You have to be careful whilst driving them in the scrub, there are plenty of things to be aware of, sticks that will come through the cab, logs that are too big to crawl over and can wreck tracks and wheels, stumps for the same reason. We had one dozer get stuck on a big yellow jacket log about three weeks ago and it proved a challenge to get off. The ground is so hard and dry it turns immediately into choking, powdery red talc the minute any pressure is put on it. The tractor has a big ripper on the back and so a steel plate was cut so the ripper could be placed on that to lift up the tractor and then blocks cut to put under the tracks to lift the dozer up off the log. This took several hours and it was a big sigh of relief to have that off as we had hungry cattle waiting for scrub and of course you don’t really have the time to spare when these incidents happen.
Most of my weekends are taken up with cutting mulga with my chainsaw (Alice, seeing as I spend so much time with it I thought I should name it) and motorbike and a dog (you never know when you will need a dog) riding around cutting scrub for hungry cattle. Having a dog with you is also vital for the health of your motorbike seeing as cattle are very curious and love chewing on things! Although this weekend I came back to my bike to find said dog sound asleep and weaners licking my bike!
I go out reasonably early each morning and cut out a tank of fuel which takes about an hour. Alice is a Husqvarna 445 and is most economic on fuel, which is really annoying when you are cutting scrub with your hubby or Dad and their saws use two tanks to your one and they are having smoko and you are still going! I then go out in the afternoon and put out another tank of fuel. I am getting quite good at all the maintenance required. I sharpen my own chains and take good care of Alice as I figure that way she will take care of me. I am also getting much better at cutting down trees and reading which way they will fall. Another thing I learnt quite quickly was not to have my shirt tucked in to my jeans as this just fills your jeans with prickly sawdust, always button up your shirt or you will find more sawdust in places you don’t want sawdust, always empty ALL pockets when washing your clothes or you will spread sawdust through every load of clothes you wash for about a week!!!!
I wear impact gloves whilst using the saw as they protect my hands from both saw and trees. Mulga is a very prickly, scratchy bush and is also poisonous if you get splinters or stakes. Scratches get very sore and need to be looked after once you get home.

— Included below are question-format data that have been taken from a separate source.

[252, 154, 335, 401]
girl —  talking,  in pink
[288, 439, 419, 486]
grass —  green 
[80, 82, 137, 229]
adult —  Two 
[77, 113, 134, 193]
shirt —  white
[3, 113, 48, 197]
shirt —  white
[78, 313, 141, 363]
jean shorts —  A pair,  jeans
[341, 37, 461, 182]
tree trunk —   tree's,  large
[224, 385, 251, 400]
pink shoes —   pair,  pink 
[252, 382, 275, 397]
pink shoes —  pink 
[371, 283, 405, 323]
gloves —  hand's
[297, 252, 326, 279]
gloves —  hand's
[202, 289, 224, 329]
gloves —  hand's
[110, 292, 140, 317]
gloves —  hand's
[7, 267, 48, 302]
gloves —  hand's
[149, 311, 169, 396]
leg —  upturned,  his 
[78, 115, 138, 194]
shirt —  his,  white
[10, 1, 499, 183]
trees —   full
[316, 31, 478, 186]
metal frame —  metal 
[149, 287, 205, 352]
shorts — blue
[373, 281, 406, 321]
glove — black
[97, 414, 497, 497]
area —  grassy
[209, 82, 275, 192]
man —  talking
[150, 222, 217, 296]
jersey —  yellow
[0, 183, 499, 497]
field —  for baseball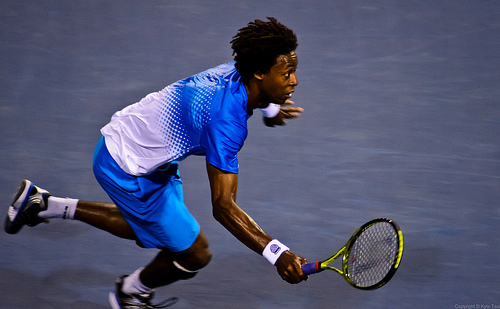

On the 27th Oct after we had walked our heifers away and had come home I went out to the Top Paddock to put out a tank of fuel. Once I had run out of fuel I headed for home only to have my motorbike break down about 5km from home. With no UHF radio I had no choice but to start walking. I grabbed my water bottle and hoped I would meet someone on the way as I was on the access road that heads to the block behind us and the people who own it are carting water and cutting scrub up there.
Luckily it wasn’t a too hot a day and there wasn’t a bad breeze blowing even if it was about 1pm. I wasn’t really looking forward to this as I had been up since 5am and had spent the morning walking heifers to their new paddock. I was about halfway home when I heard the rumble of a vehicle and saw dust coming my way!! Yay! It was our neighbour going through with his water tanker. He offered to take me home but I reckoned it wasn’t worth him trying to turn about so got him to call Brian on the two way and get him to come and rescue me, which he duly did.
I was rather glad to see him as I was starting to ache fairly badly and was sore from where my horse earlier that day seeing if I was awake, ducked his head for a moment or two when we were chasing cows. I was awake much to his disgust! Once home and having had a bit of lunch it was time to have a shower, pack the esky, kids and dogs up, chuck the horse float on and drop off a borrowed horse and head back to town for the school week.